(Stored items)
»»

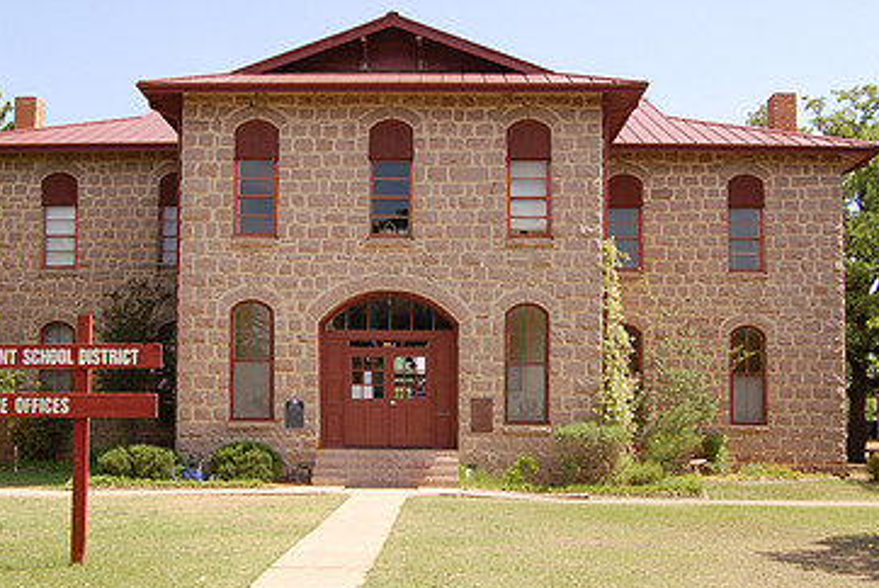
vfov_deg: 28.1
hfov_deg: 41.1
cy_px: 311
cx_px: 406
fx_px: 1173
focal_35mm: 48
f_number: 8
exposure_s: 1/250
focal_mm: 20
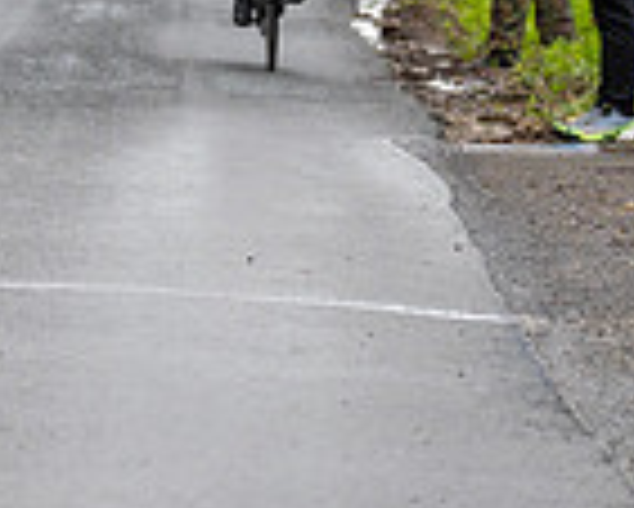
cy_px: -155
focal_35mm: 366
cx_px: -85
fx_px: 6872
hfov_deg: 5.3
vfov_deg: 4.2
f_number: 3.5
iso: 500
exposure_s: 1/1000
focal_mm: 95
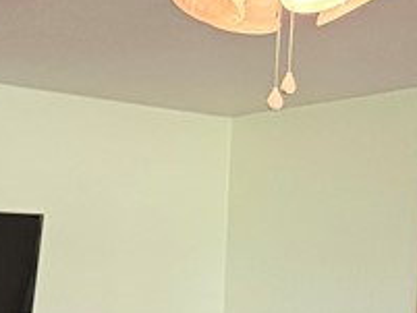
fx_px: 1471
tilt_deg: -7.2
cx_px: -429
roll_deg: -0.1
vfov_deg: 11.3
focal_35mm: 122
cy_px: 572
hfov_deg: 13.6
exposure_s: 1/60
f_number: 1.78
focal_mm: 6.76
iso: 320
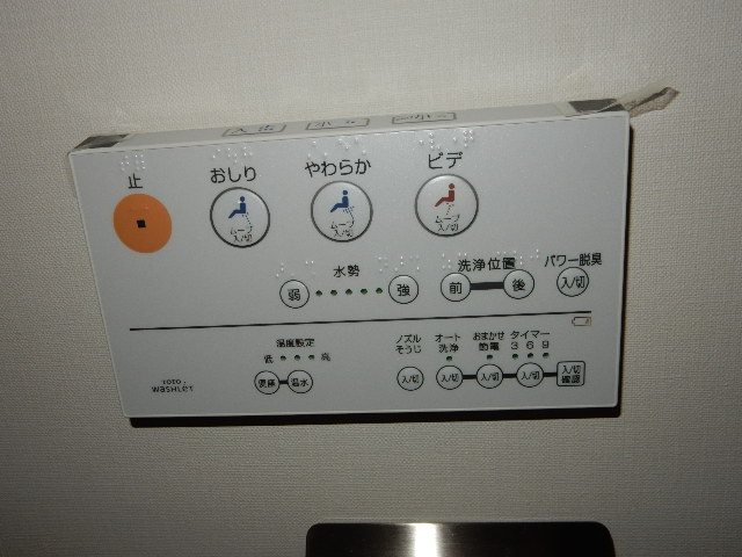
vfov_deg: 46.8
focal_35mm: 30
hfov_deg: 60.0
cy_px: 278
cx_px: 371
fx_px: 643
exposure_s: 1/320
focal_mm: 5.4
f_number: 4
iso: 200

««

Exercise.
Transcribe each of the records above precisely, with no pictures in the copy.

Worked solution.
vfov_deg: 28.1
hfov_deg: 41.1
cy_px: 311
cx_px: 406
fx_px: 1173
focal_35mm: 48
f_number: 8
exposure_s: 1/250
focal_mm: 20
cy_px: -155
focal_35mm: 366
cx_px: -85
fx_px: 6872
hfov_deg: 5.3
vfov_deg: 4.2
f_number: 3.5
iso: 500
exposure_s: 1/1000
focal_mm: 95
fx_px: 1471
tilt_deg: -7.2
cx_px: -429
roll_deg: -0.1
vfov_deg: 11.3
focal_35mm: 122
cy_px: 572
hfov_deg: 13.6
exposure_s: 1/60
f_number: 1.78
focal_mm: 6.76
iso: 320
vfov_deg: 46.8
focal_35mm: 30
hfov_deg: 60.0
cy_px: 278
cx_px: 371
fx_px: 643
exposure_s: 1/320
focal_mm: 5.4
f_number: 4
iso: 200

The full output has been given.